[Task requirements] A word-for-word copy of the records below is needed, without the images.

[Bounding box prediction data]

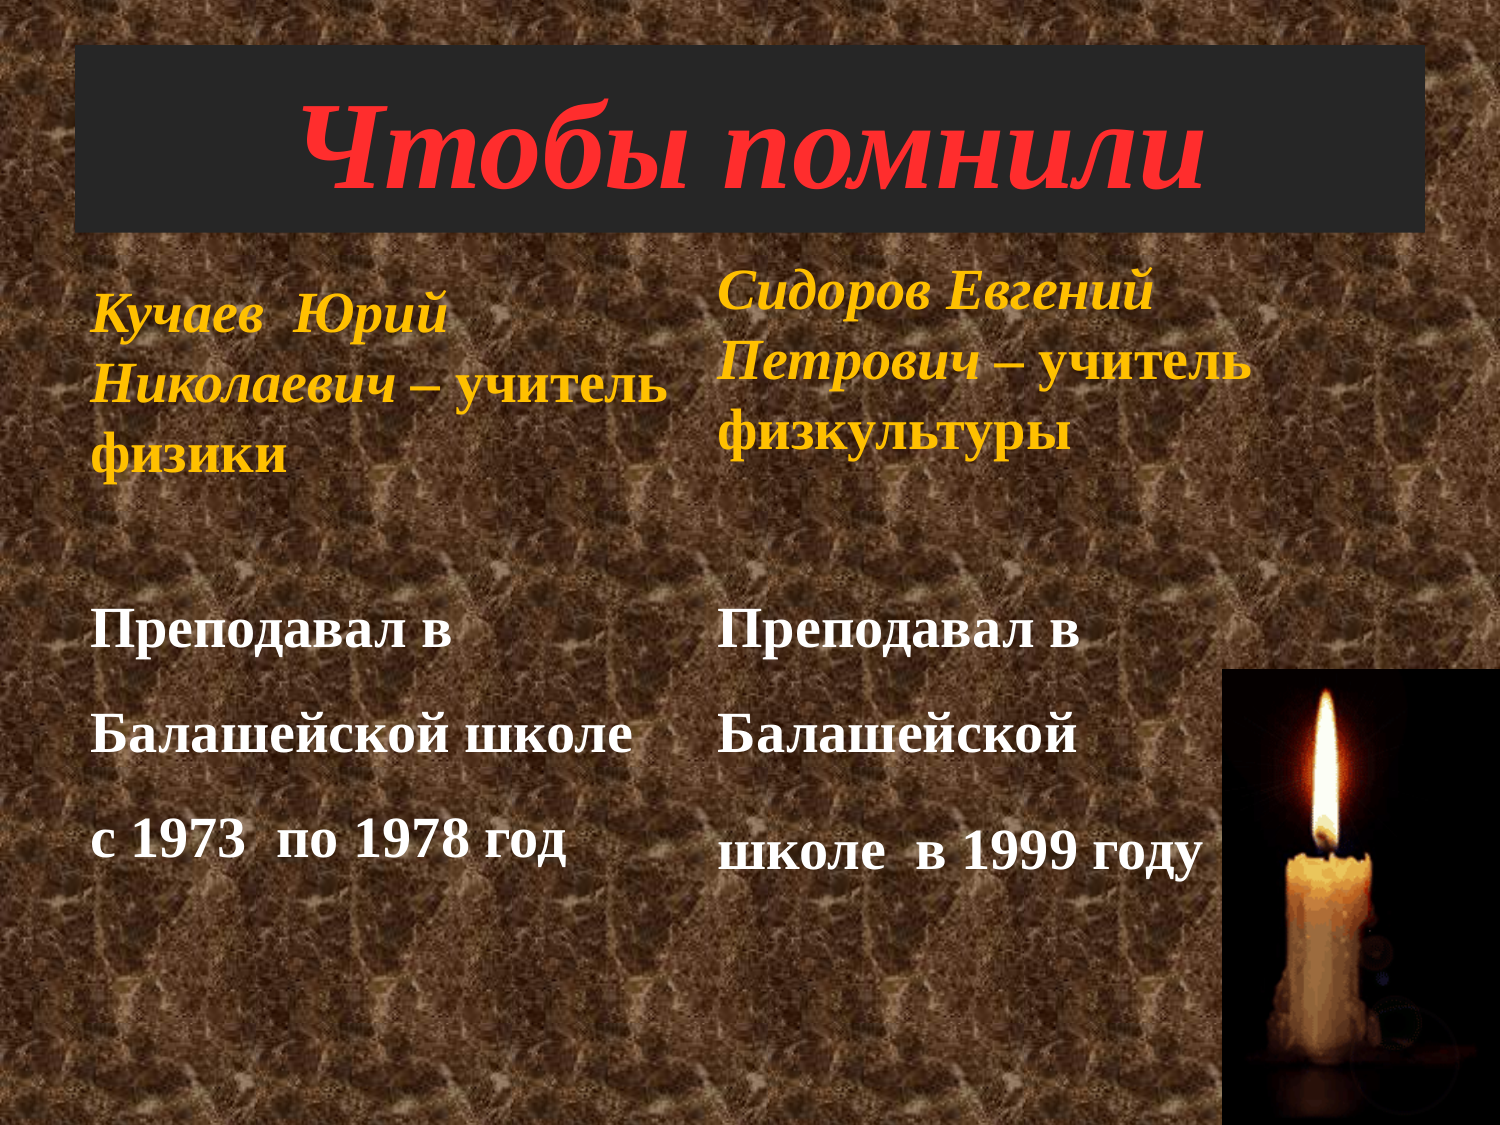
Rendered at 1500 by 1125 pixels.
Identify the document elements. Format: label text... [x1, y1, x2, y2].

list Сидоров Евгений Петрович – учитель физкультуры Преподавал в Балашейской школе в 1999 году [702, 243, 1412, 1024]
title Чтобы помнили [75, 45, 1425, 233]
picture [0, 0, 1500, 1125]
list Кучаев Юрий Николаевич – учитель физики Преподавал в Балашейской школе с 1973 по 1978 год [75, 267, 702, 1005]
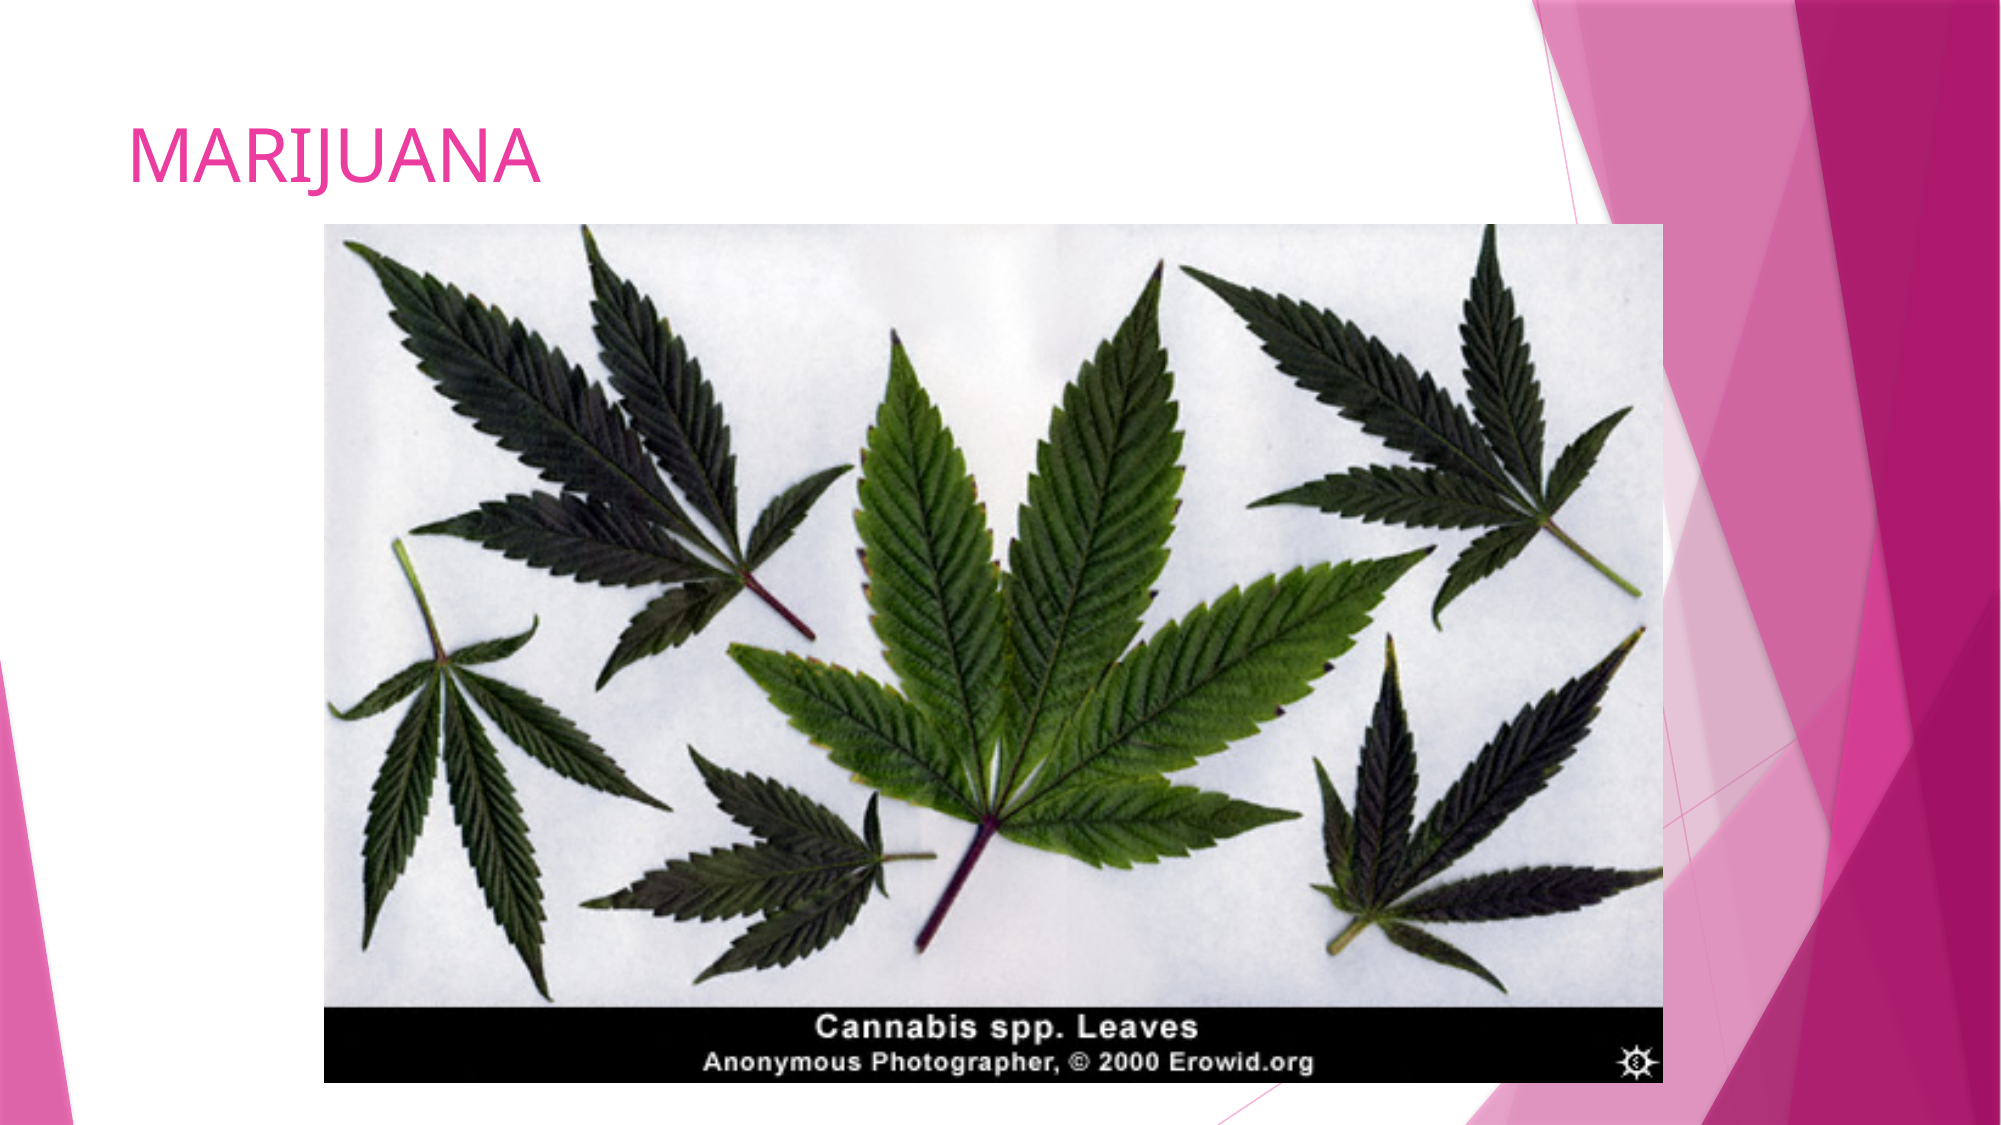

[Solution]
Rendered at 1500 by 1125 pixels.
Identify the document elements. Format: label text... [x1, y1, x2, y2].

list Сидоров Евгений Петрович – учитель физкультуры Преподавал в Балашейской школе в 1999 году [702, 243, 1412, 1024]
title Чтобы помнили [75, 45, 1425, 233]
picture [0, 0, 1500, 1125]
list Кучаев Юрий Николаевич – учитель физики Преподавал в Балашейской школе с 1973 по 1978 год [75, 267, 702, 1005]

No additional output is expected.